New York Times Reporter Has Difficulty Taking L.A. Transit

He tries to go transit-only on a recent business trip and ran into some trouble:

That afternoon, when I was done at the Hammer, I planned to take the 534 Commuter Express bus to Mark’s office downtown on South Figueroa Street. This, I was told, was a larger and more comfortable vehicle than the standard city buses: more conducive to the business traveler. I checked the sign at the stop: Sure enough, it listed the 534. So I waited. Buses of various colors and shapes came and went. After about 45 minutes, I asked a young woman who was also waiting if she was familiar with the bus. She looked at the sign and giggled. “The 534?” she said. “I’ve never seen that here.”

Dejectedly, I sat on a low stone wall at Wilshire and Westwood and called Mark. “I’ll be there in a little while,” he said. “I told you this wasn’t going to be easy.”

Minutes before he arrived, the 534 pulled in. I just glared at it.

It’s always good to see LA represented in the national media as having a burgeoning rail system and comprehensive bus network, but it’s a bit unfair to buzz in for a weekend with meetings all over the county and expect it to accurately represent the viability of local transit. I’m guessing if you tried to travel a comparable distance in a city like New York, you’d have trouble taking transit there, too.

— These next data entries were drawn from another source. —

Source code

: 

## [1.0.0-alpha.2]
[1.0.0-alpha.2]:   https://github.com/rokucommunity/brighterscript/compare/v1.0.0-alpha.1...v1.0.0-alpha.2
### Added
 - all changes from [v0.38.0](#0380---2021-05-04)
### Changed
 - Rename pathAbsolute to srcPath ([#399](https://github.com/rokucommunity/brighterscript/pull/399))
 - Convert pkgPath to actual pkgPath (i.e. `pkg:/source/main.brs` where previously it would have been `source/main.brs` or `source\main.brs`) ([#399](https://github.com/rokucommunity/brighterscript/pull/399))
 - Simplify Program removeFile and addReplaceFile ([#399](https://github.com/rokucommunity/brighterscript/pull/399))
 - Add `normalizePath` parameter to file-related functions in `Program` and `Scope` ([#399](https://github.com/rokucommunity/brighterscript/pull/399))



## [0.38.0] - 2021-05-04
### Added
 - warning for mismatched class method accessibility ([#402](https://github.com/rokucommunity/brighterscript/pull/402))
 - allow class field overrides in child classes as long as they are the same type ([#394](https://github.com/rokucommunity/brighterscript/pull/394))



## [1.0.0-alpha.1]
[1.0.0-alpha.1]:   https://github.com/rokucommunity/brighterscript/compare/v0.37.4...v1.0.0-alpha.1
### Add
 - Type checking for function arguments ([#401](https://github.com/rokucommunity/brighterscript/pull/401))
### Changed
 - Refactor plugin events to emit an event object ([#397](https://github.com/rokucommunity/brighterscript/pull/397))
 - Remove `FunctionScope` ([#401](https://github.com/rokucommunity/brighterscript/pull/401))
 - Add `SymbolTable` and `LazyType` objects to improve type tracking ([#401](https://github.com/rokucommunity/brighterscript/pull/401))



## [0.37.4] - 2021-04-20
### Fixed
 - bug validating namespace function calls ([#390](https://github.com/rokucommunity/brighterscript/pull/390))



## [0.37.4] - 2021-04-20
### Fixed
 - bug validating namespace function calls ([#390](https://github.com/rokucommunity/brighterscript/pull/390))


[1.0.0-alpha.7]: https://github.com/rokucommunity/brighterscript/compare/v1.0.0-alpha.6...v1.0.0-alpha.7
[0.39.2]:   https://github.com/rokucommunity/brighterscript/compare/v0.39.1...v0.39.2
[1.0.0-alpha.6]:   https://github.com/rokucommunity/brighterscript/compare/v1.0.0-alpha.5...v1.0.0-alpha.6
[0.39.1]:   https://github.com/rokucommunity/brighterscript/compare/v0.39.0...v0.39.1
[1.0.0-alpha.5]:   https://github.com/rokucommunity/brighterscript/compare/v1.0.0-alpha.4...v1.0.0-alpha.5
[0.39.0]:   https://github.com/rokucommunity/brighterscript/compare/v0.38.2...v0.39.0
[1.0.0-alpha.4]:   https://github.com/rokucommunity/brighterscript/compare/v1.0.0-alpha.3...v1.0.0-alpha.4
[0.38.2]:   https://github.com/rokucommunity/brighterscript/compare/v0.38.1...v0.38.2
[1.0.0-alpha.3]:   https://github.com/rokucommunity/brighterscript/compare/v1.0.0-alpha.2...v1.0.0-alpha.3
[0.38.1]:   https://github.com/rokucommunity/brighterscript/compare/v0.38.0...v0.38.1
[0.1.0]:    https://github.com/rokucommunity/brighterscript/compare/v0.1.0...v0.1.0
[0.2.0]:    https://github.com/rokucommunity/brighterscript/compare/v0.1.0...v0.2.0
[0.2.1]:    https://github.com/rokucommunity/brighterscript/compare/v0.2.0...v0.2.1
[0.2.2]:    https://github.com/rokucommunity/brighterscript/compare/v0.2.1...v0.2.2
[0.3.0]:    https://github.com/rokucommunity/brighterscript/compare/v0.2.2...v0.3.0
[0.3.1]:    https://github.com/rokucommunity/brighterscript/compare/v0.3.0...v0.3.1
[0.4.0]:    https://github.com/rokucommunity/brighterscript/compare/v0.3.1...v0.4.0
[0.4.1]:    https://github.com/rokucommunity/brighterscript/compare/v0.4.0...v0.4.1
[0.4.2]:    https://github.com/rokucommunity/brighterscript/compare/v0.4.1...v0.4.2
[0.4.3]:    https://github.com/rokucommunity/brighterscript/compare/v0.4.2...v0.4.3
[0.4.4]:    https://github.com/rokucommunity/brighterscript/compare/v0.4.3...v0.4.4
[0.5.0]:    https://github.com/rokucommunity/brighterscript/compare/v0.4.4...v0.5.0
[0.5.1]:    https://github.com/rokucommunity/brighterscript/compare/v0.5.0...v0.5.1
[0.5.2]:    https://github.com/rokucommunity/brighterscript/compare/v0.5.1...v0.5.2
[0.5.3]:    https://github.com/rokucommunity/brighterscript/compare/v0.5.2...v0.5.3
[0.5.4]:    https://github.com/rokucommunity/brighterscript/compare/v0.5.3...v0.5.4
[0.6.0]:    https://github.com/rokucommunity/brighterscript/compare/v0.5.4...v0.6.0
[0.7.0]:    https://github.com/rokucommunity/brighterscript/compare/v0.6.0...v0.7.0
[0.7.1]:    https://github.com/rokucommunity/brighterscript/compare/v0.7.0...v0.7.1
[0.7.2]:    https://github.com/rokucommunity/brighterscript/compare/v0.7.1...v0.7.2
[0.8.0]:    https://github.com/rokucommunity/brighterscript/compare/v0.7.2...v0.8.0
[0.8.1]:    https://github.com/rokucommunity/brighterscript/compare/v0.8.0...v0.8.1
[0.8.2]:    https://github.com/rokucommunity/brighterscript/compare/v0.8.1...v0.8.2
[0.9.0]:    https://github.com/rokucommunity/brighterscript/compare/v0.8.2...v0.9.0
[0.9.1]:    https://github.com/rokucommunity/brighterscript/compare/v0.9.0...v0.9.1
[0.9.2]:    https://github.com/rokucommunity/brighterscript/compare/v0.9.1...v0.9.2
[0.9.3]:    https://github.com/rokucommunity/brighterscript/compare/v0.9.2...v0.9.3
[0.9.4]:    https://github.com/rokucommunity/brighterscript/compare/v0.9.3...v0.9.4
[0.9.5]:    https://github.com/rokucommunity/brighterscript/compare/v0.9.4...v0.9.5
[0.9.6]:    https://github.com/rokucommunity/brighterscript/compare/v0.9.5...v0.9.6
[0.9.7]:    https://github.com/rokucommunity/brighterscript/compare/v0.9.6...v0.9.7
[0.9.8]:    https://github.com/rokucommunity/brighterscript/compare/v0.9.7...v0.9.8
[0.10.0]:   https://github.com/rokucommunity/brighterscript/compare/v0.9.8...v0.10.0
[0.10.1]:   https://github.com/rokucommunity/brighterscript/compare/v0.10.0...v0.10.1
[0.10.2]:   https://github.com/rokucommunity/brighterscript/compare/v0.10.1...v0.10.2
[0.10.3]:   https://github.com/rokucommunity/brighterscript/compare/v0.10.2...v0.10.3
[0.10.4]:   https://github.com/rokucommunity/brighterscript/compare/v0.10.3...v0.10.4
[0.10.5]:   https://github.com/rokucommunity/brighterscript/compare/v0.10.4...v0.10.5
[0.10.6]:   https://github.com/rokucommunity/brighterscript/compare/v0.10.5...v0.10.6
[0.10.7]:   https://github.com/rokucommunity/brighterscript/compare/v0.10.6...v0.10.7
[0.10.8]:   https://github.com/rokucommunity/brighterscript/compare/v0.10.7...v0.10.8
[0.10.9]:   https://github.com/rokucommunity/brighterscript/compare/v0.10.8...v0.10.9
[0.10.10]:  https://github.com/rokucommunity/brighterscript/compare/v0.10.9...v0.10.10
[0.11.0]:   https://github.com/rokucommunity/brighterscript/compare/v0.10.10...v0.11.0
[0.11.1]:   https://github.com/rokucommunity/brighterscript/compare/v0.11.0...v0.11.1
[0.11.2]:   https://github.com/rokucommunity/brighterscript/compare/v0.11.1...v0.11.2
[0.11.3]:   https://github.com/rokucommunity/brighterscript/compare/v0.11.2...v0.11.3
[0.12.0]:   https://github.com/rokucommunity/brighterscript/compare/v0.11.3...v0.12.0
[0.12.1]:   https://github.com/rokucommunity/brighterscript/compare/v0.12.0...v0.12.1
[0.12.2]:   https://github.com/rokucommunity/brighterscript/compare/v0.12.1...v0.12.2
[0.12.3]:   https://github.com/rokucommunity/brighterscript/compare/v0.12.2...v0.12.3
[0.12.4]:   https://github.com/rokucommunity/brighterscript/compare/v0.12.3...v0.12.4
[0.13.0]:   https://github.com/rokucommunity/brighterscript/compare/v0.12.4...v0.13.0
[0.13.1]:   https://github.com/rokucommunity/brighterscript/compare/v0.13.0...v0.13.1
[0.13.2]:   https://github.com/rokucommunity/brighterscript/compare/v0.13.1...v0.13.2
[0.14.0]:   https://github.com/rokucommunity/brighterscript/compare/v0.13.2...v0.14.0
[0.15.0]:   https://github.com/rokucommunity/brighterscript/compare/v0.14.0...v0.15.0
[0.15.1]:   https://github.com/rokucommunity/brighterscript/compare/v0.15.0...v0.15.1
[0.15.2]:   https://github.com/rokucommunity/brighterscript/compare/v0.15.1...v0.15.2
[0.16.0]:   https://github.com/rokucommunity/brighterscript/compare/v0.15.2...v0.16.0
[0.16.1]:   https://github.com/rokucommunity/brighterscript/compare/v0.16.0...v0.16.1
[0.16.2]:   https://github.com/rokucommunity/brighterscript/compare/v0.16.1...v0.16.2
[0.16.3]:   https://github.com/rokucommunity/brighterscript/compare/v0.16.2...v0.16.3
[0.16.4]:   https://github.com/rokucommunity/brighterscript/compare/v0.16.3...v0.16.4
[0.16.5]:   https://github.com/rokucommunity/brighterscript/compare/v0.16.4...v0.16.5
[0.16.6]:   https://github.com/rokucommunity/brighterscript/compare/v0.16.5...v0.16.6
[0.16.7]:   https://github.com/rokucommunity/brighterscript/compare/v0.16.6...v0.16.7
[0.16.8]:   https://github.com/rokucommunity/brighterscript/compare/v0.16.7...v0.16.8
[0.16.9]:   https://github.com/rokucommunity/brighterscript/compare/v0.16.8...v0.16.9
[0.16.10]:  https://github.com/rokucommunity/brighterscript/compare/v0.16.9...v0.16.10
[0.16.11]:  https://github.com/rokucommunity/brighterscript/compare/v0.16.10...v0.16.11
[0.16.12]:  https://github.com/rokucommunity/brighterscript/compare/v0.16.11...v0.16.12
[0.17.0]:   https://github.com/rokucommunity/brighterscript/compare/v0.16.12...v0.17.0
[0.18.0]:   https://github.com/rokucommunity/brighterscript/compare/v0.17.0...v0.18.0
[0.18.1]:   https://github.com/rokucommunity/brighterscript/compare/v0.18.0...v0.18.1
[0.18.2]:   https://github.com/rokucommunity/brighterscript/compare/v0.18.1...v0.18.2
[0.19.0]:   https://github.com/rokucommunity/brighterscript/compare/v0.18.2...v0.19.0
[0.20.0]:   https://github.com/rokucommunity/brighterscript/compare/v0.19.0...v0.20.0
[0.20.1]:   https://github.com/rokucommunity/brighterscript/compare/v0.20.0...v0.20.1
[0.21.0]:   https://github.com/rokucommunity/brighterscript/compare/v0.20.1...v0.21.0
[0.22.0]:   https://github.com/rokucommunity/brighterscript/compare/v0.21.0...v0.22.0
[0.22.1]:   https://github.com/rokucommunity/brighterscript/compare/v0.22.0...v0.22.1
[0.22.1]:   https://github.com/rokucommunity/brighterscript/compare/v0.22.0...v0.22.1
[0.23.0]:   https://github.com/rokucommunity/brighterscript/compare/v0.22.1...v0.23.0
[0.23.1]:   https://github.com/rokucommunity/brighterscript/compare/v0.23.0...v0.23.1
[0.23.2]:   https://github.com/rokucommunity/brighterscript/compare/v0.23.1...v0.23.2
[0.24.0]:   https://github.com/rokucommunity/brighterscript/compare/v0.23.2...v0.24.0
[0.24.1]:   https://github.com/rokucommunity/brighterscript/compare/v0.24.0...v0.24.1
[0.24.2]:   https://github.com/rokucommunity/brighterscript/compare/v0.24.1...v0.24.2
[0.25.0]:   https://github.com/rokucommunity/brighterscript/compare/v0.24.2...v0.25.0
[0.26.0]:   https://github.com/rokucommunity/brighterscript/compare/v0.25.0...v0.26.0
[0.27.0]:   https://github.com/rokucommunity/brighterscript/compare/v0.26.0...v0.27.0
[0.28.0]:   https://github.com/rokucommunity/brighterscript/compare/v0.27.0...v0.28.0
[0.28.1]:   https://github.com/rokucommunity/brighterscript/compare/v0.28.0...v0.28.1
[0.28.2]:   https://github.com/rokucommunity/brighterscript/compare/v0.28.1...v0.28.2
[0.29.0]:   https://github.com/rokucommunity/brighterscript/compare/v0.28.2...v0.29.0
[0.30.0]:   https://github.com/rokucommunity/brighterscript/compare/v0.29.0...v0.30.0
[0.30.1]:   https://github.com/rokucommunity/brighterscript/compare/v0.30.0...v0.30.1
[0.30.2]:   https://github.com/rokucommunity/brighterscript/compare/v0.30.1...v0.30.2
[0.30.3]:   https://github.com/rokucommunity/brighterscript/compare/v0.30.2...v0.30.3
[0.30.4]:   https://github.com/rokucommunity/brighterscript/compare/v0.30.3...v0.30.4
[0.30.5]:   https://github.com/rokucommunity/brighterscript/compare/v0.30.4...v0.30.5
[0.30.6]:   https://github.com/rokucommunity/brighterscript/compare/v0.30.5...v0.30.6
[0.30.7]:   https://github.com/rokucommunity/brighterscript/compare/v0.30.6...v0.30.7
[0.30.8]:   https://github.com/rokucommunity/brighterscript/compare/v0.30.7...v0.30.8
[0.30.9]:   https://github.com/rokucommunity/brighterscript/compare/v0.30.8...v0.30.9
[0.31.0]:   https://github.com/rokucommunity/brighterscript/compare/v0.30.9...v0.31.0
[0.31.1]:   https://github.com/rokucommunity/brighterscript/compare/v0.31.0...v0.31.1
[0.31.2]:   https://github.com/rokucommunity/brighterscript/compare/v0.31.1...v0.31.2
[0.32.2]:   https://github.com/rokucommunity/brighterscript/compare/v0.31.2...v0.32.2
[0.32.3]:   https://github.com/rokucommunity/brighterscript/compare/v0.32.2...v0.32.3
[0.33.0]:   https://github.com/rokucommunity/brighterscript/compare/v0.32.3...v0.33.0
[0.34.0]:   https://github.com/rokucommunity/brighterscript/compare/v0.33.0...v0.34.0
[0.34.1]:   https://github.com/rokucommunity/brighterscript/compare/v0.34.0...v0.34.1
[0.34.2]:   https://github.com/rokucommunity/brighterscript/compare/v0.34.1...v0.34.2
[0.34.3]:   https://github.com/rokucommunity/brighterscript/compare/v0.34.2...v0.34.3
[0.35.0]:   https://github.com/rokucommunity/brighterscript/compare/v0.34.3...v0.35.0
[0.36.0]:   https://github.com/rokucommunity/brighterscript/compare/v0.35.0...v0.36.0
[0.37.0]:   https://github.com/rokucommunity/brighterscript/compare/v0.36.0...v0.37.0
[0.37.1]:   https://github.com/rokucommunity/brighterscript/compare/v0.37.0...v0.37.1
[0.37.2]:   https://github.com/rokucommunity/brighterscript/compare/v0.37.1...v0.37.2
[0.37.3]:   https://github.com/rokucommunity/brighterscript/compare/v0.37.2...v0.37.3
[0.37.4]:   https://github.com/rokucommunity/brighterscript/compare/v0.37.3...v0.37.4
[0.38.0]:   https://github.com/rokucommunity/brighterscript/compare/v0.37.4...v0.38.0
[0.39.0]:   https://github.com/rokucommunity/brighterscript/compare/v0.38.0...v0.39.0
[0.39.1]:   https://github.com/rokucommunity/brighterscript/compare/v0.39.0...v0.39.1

But then again, maybe that’s the point: the land uses in LA or so spread out, it makes a comprehensive system of county-wide rapid transit infeasible and uneconomical. That’s why the region is better off focusing rapid transit efforts on places where the most people actually live and work. Had this reporter stuck to the primary jobs and housing centers, his trip would have been a lot smoother.